* **DATA EXTRACT**:
#####

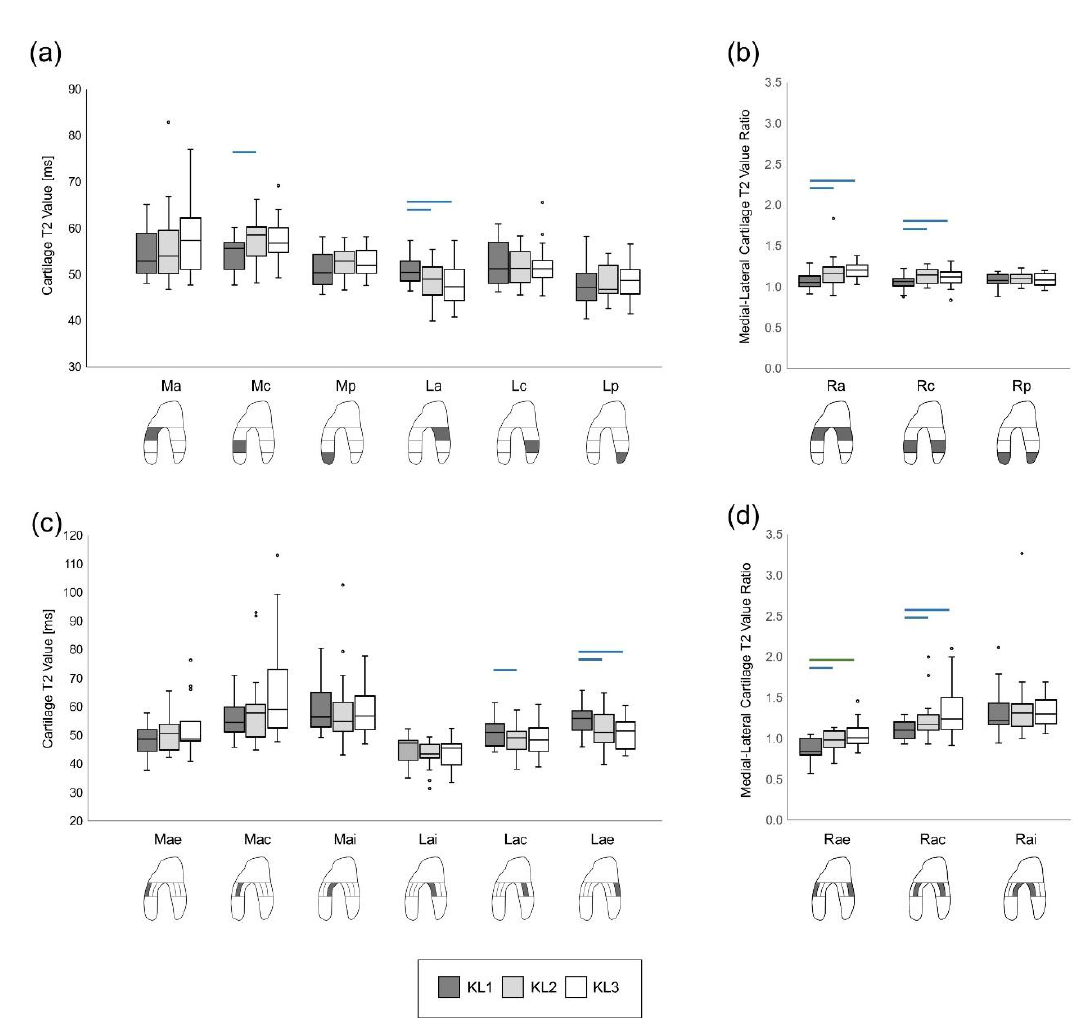
Figure B1. Box and whisker plots of superficial cartilage T2 values per VOI ( a ) and sub-VOI ( c ) and their respective medial-lateral ratios ( b , d ). Horizontal bars indicate statistically significant ( p < 0.017) changes between severity timepoints (blue: ES > 0.5; green: ES > 0.8).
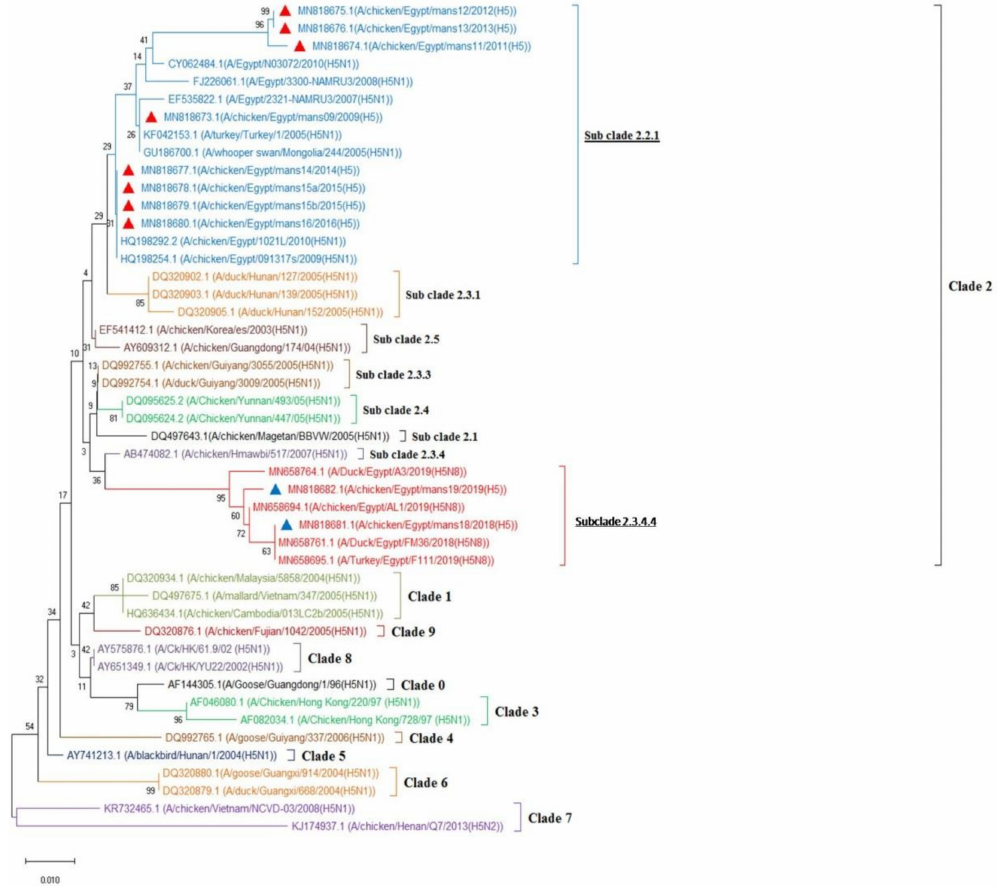
Figure 4. The phylogenetic neighbor-joining tree of 9 AIV clades designed by MEGAX software. The alignment of obtained nucleotides sequences of 10 selected samples shows that the strains mans9, mans11, mans12, mans13, mans14, mans15a, mans15b, and mans16 (red triangles) identified in the present study are closely related to other Egyptian H5N1 viruses as they were aligned in the Egyptian sub clade 2.2.1 containing H5N1 AIVs. The strains mans18 and mans19 (blue triangles) are aligned in the new Egyptian sub clade 2.3.4.4, together with other Egyptian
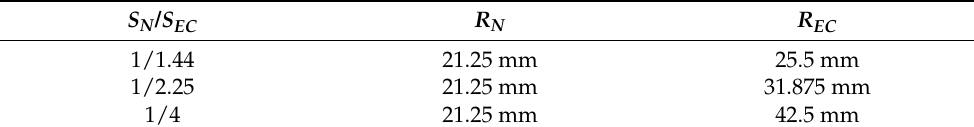
Table 4. Parameters of S N and S EC of the ITECs in Figure 8.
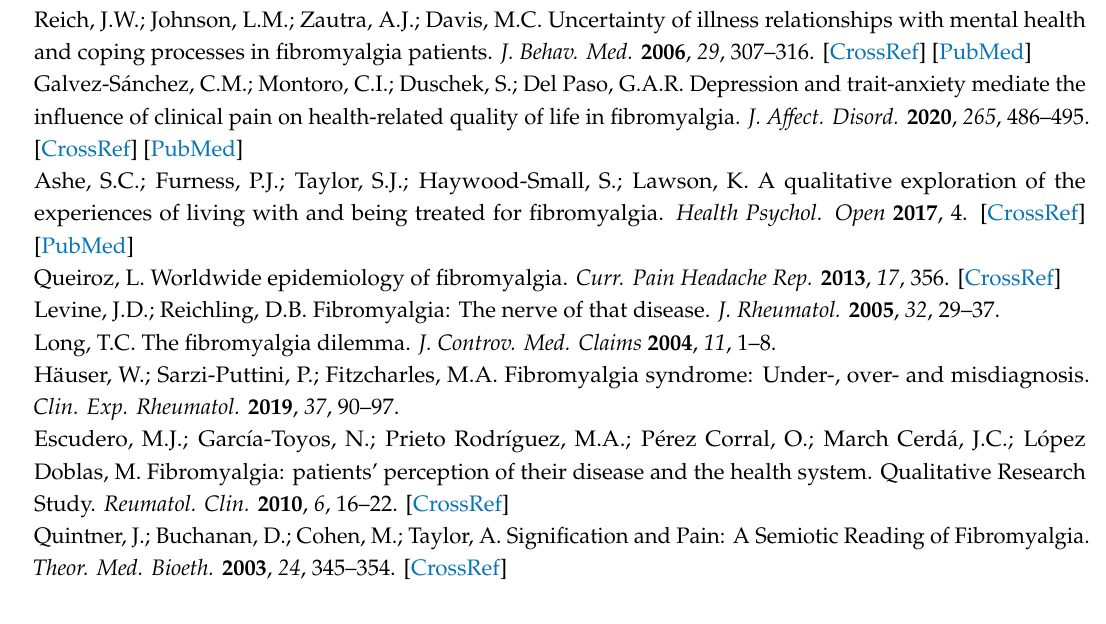
Table S1: Results after a methodological evaluation using CASPe. Table S2: Analysis of the studies included in the review with the most relevant results for each. Table S3. Categories and subcategories of Mishel’s model of Uncertainty in Fibromyalgia Syndrome, identified in the experiences of patients from di ff erent qualitative studies. Author Contributions: Conceptualization, A.F.-A. and C.T.-O.; methodology, A.F.-A.; software, C.T.-O.;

#####

* **EXERCISE BRIEF**: Restate the material word for word; no picture should appear in the copy.

* **REPLY**:
Figure B1. Box and whisker plots of superficial cartilage T2 values per VOI ( a ) and sub-VOI ( c ) and their respective medial-lateral ratios ( b , d ). Horizontal bars indicate statistically significant ( p < 0.017) changes between severity timepoints (blue: ES > 0.5; green: ES > 0.8).
Figure 4. The phylogenetic neighbor-joining tree of 9 AIV clades designed by MEGAX software. The alignment of obtained nucleotides sequences of 10 selected samples shows that the strains mans9, mans11, mans12, mans13, mans14, mans15a, mans15b, and mans16 (red triangles) identified in the present study are closely related to other Egyptian H5N1 viruses as they were aligned in the Egyptian sub clade 2.2.1 containing H5N1 AIVs. The strains mans18 and mans19 (blue triangles) are aligned in the new Egyptian sub clade 2.3.4.4, together with other Egyptian
Table 4. Parameters of S N and S EC of the ITECs in Figure 8.
Table S1: Results after a methodological evaluation using CASPe. Table S2: Analysis of the studies included in the review with the most relevant results for each. Table S3. Categories and subcategories of Mishel’s model of Uncertainty in Fibromyalgia Syndrome, identified in the experiences of patients from di ff erent qualitative studies. Author Contributions: Conceptualization, A.F.-A. and C.T.-O.; methodology, A.F.-A.; software, C.T.-O.;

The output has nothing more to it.